* **Document excerpt**
Although there are earlier references to integrative biology (Bullock [1], Ng et al. [2]), it is only since the 1990s, and especially since the early 2000s, that this approach has been spreading (Charrier et al. [3]; Fig. 1: left). Certainly, biology is, or should be, essentially integrative, but the tremendous increase in analytical and investigative capabilities has contributed to focusing research on molecular and cellular mechanisms.

This reductionist and, in many respects, fruitful trend relies primarily on ever higher throughput production of data in structural and functional genomics and on the development of new imaging techniques that are essential for exploring the organization and functioning of cells or tissues. A first challenge deals therefore with data integration, from their storage and organization to their access, analysis and traceability. Hence, the fact that recent technologies tend toward providing global and exhaustive molecular datasets, raises questions in terms of volume of information. These technologies also generate data that are increasingly diverse (e.g. from molecular data about small RNAs, genes and proteins to cellular images and integrated phenotypic traits), which raises needs for linking different types of information acquired on the same organisms. Finally, these technologies are gaining in spatial and temporal resolution, thereby addressing the spatiotemporal tracking and reconstruction of biological events, topics that are critical in developmental biology.

A second scientific challenge of integration is to combine experimental and modelling approaches to reconstruct an overall picture of the whole organism, or of some major functions. This challenge addresses the understanding and prediction of phenomena at nested levels of organization (from the finer subcellular levels to tissues, organs, and organisms considered in their biotic or abiotic environment, or even to populations and communities) and of the spatiotemporal coordination of events within the organism. The study of the functioning and dynamics of networks (e.g., networks of genes or metabolic networks within the cell, communication between cells in a tissue, or signalling pathways) is therefore seen as a central theme in biology. The analysis and prediction of the emergent properties of these networks are thus major topics of systems biology, a scientific domain that has been growing very quickly since the early 2000s (Fig. 1: centre).

* **Instructions for the task**
Continue the passage on integrative and systems biology above, starting right after its last sentence.

* **Recorded data**
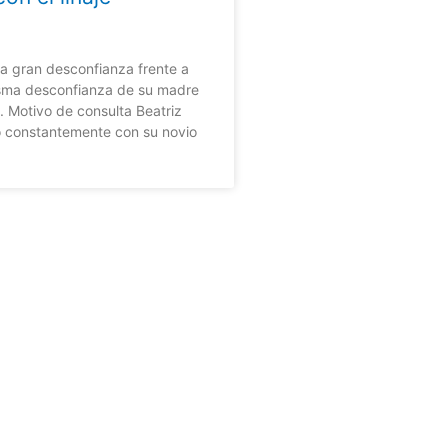
na gran desconfianza frente a
isma desconfianza de su madre
. Motivo de consulta Beatriz
 constantemente con su novio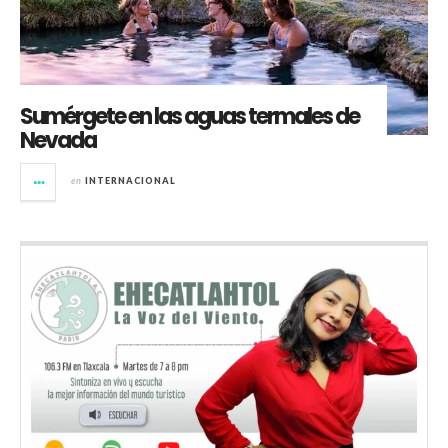
Sumérgete en las aguas termales de
Nevada
en
INTERNACIONAL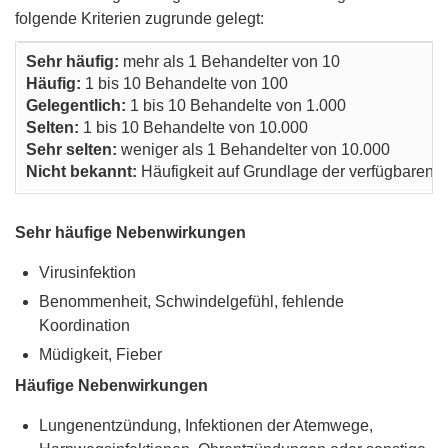
folgende Kriterien zugrunde gelegt:
Sehr häufig:
mehr als 1 Behandelter von 10
Häufig:
1 bis 10 Behandelte von 100
Gelegentlich:
1 bis 10 Behandelte von 1.000
Selten:
1 bis 10 Behandelte von 10.000
Sehr selten:
weniger als 1 Behandelter von 10.000
Nicht bekannt:
Häufigkeit auf Grundlage der verfügbaren 
Sehr häufige Nebenwirkungen
Virusinfektion
Benommenheit, Schwindelgefühl, fehlende
Koordination
Müdigkeit, Fieber
Häufige Nebenwirkungen
Lungenentzündung, Infektionen der Atemwege,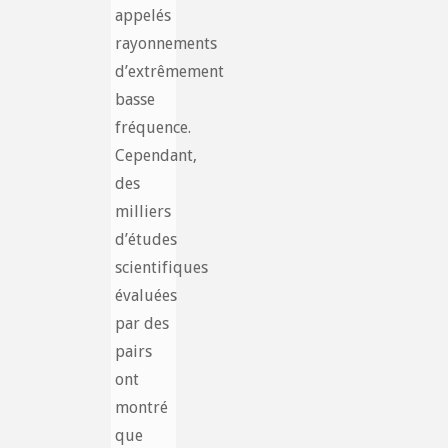
appelés
rayonnements
d’extrêmement
basse
fréquence.
Cependant,
des
milliers
d’études
scientifiques
évaluées
par des
pairs
ont
montré
que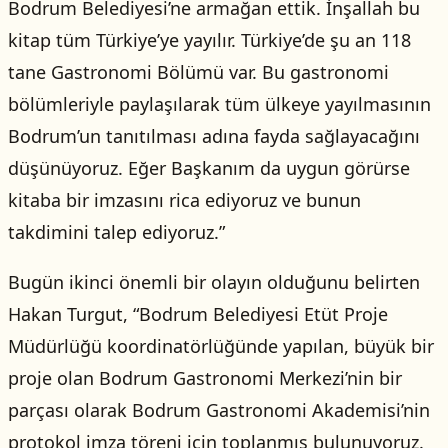
Bodrum Belediyesi’ne armağan ettik. İnşallah bu
kitap tüm Türkiye’ye yayılır. Türkiye’de şu an 118
tane Gastronomi Bölümü var. Bu gastronomi
bölümleriyle paylaşılarak tüm ülkeye yayılmasının
Bodrum’un tanıtılması adına fayda sağlayacağını
düşünüyoruz. Eğer Başkanım da uygun görürse
kitaba bir imzasını rica ediyoruz ve bunun
takdimini talep ediyoruz.”
Bugün ikinci önemli bir olayın olduğunu belirten
Hakan Turgut, “Bodrum Belediyesi Etüt Proje
Müdürlüğü koordinatörlüğünde yapılan, büyük bir
proje olan Bodrum Gastronomi Merkezi’nin bir
parçası olarak Bodrum Gastronomi Akademisi’nin
protokol imza töreni için toplanmış bulunuyoruz.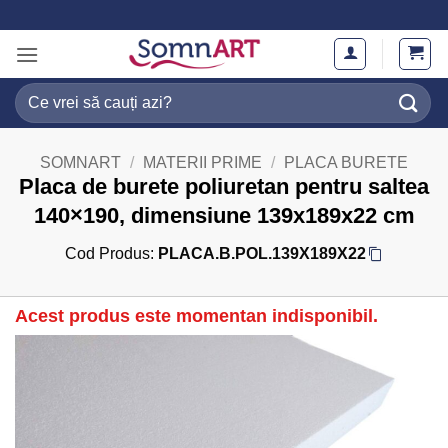
Skip
to
content
Caută
după:
SOMNART
/
MATERII PRIME
/
PLACA BURETE
Placa de burete poliuretan pentru saltea
140×190, dimensiune 139x189x22 cm
Cod Produs:
PLACA.B.POL.139X189X22
Acest produs este momentan indisponibil.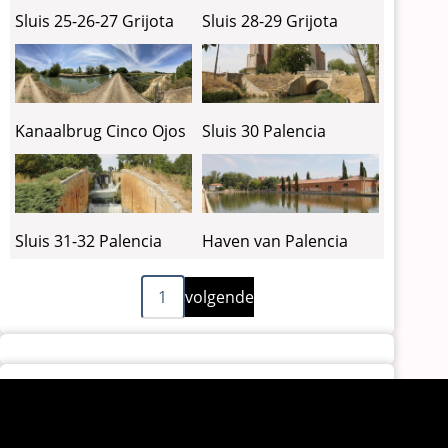
Sluis 25-26-27 Grijota
Sluis 28-29 Grijota
Sluis 30 Palencia
Kanaalbrug Cinco Ojos
Sluis 31-32 Palencia
Haven van Palencia
Volgende
Paginering
1
volgende
pagina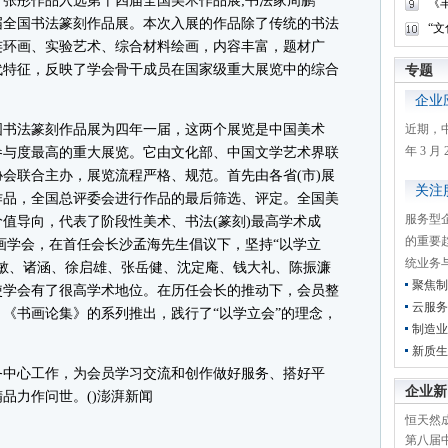
张彤作品入选第十四届全国美术作品展;书法家周鹏
《
届全国书法篆刻作品展。本次入展的作品除了传统的书法
“
连环画、实验艺术、综合材料绘画，内容丰富，题材广
代特征，反映了学会骨干成员在国家级重大展览中的综合
专题
企业
书法篆刻作品展为四年一届，这两个展览是中国美术
近期，
年 3 
参与度最高的重大展览。它由文化部、中国文学艺术界联
会联合主办，展览流程严格、规范。首先由各省(市)展
关注
作品，全国总评委会进行作品的最后筛选、评定。全国美
服务型
值导向，代表了阶段性美术、书法(篆刻)最高学术成
的重要
书画学会，在首任会长沙孟海先生倡议下，坚持“以学立
统业务
敏、诸涵、徐启雄、张岳健、沈定庵、钱大礼、陈振濂
聚焦制
使学会有了很高学术地位。在历任会长的推动下，会员整
云服务
《书画论集》的系列推出，践行了“以学立会”的理念，
制造业
新质生
中心工作，为会员学习交流和创作做好服务、搭好平
企业新
品力作问世。()澎湃新闻
恒天然成
第八届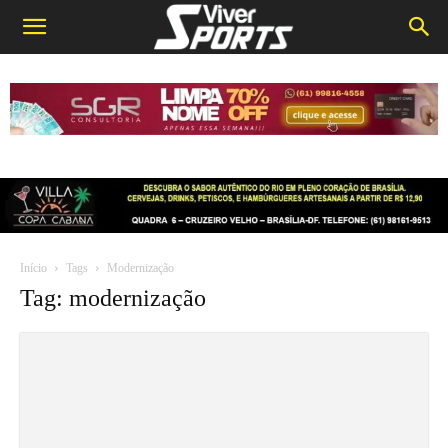
Início
Tags
Modernização
Tag: modernização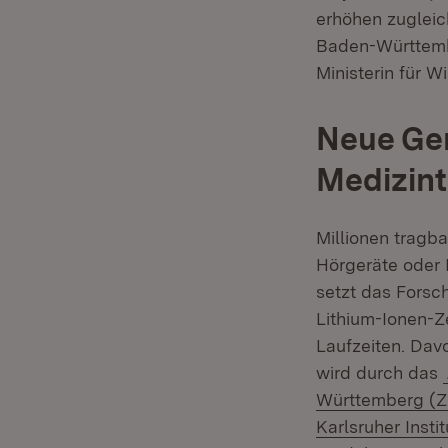
erhöhen zugleic
Baden-Württembe
Ministerin für W
Neue Gen
Medizin
Millionen tragb
Hörgeräte oder 
setzt das Forsc
Lithium-Ionen-Z
Laufzeiten. Dav
wird durch das
Württemberg (
Karlsruher Insti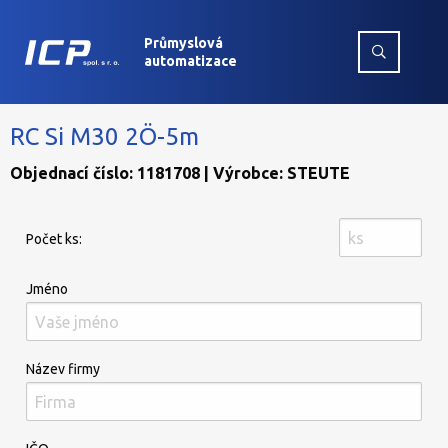
Průmyslová
automatizace
RC Si M30 2Ö-5m
Objednací číslo: 1181708 | Výrobce: STEUTE
Počet ks:
Jméno
Název firmy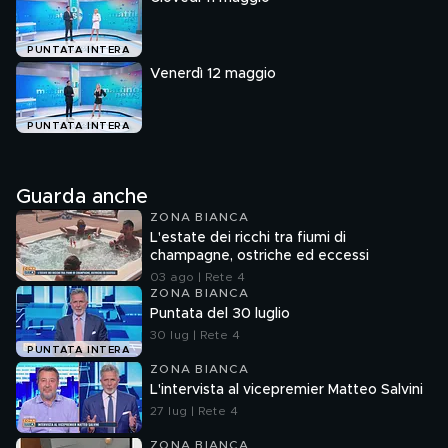
PUNTATA INTERA
Venerdì 12 maggio
PUNTATA INTERA
Guarda anche
ZONA BIANCA
L'estate dei ricchi tra fiumi di
champagne, ostriche ed eccessi
03 ago | Rete 4
ZONA BIANCA
Puntata del 30 luglio
30 lug | Rete 4
PUNTATA INTERA
ZONA BIANCA
L'intervista al vicepremier Matteo Salvini
27 lug | Rete 4
ZONA BIANCA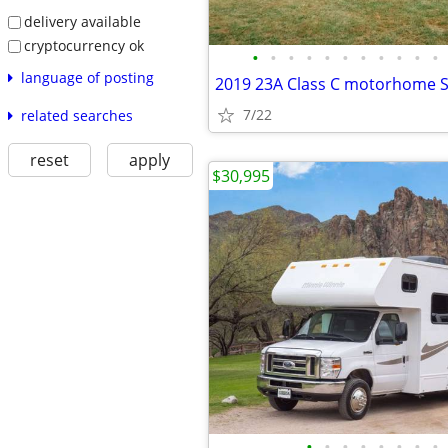
delivery available
cryptocurrency ok
•
•
•
•
•
•
•
•
•
•
•
language of posting
2019 23A Class C motorhome S
7/22
related searches
reset
apply
$30,995
•
•
•
•
•
•
•
•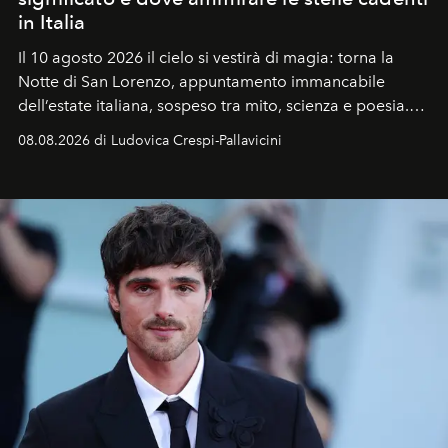
in Italia
Il 10 agosto 2026 il cielo si vestirà di magia: torna la
Notte di San Lorenzo
, appuntamento immancabile
dell’estate italiana, sospeso tra mito, scienza e poesia.
Sarà il momento in cui gli occhi si alzano verso la volta
08.08.2026 di Ludovica Crespi-Pallavicini
celeste per seguire il passaggio delle
Perseidi
, quelle
che chiamiamo comunemente
stelle cadenti
, e affidare
all’universo i desideri più segreti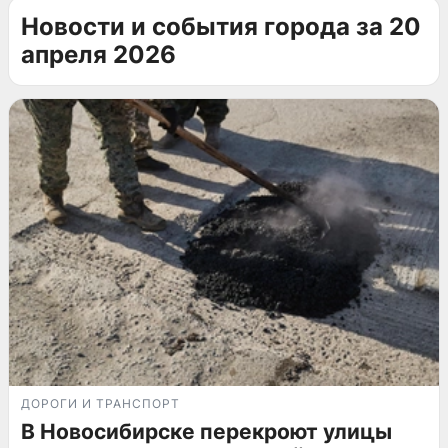
Новости и события города за 20
апреля 2026
ДОРОГИ И ТРАНСПОРТ
В Новосибирске перекроют улицы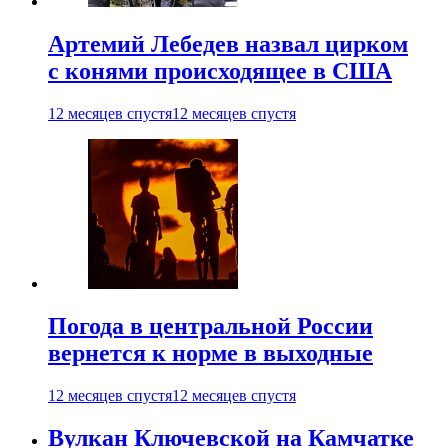
Артемий Лебедев назвал цирком
с конями происходящее в США
12 месяцев спустя
12 месяцев спустя
Погода в центральной России
вернется к норме в выходные
12 месяцев спустя
12 месяцев спустя
Вулкан Ключевской на Камчатке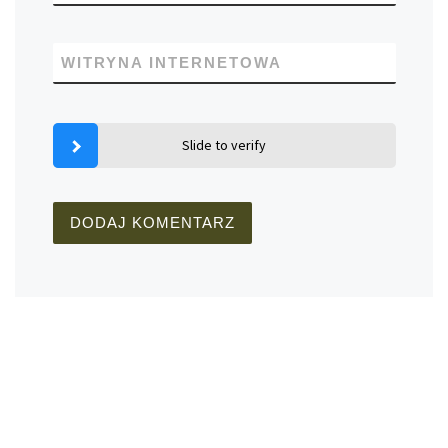
WITRYNA INTERNETOWA
Slide to verify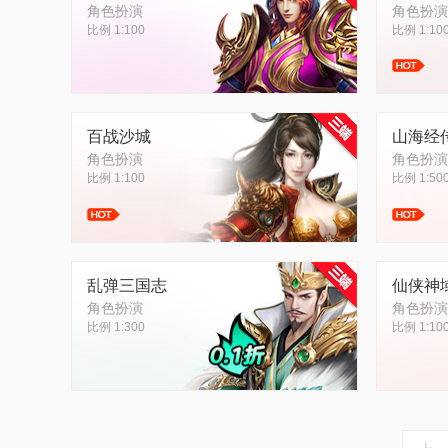
角色扮演
角色扮演
比例 1:100
比例 1:10
百战沙城
山海经
角色扮演
角色扮演
比例 1:100
比例 1:50
乱弹三国志
仙侠神
角色扮演
角色扮演
比例 1:300
比例 1:10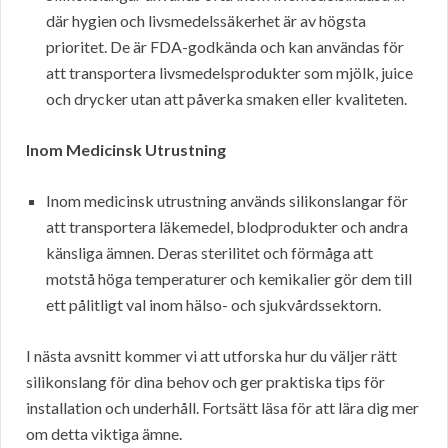
där hygien och livsmedelssäkerhet är av högsta
prioritet. De är FDA-godkända och kan användas för
att transportera livsmedelsprodukter som mjölk, juice
och drycker utan att påverka smaken eller kvaliteten.
Inom Medicinsk Utrustning
Inom medicinsk utrustning används silikonslangar för
att transportera läkemedel, blodprodukter och andra
känsliga ämnen. Deras sterilitet och förmåga att
motstå höga temperaturer och kemikalier gör dem till
ett pålitligt val inom hälso- och sjukvårdssektorn.
I nästa avsnitt kommer vi att utforska hur du väljer rätt
silikonslang för dina behov och ger praktiska tips för
installation och underhåll. Fortsätt läsa för att lära dig mer
om detta viktiga ämne.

* **Answer section**
Mass production of data also renews comparative approaches. A third scientific challenge of integration refers therefore to the study of the diversity of individuals and species, to the analysis of phenotypic plasticity and of the genotype–environment interactions, as well as to evolutionary approaches, such as phylogenomics. This challenge leads naturally to a particular reflection on the choice of species and systems that are studied. After a period where some model systems benefited from huge scientific investments, there is a strong development of structural and functional genomics in other biological systems, e.g. in species that are critical in agriculture and for food production, for chemical, energetic and other non-food uses of biomass, or in natural ecosystems. The concept of model species is thus evolving under the joint effect of the accelerated renewal of technology, and of comparative and translational approaches.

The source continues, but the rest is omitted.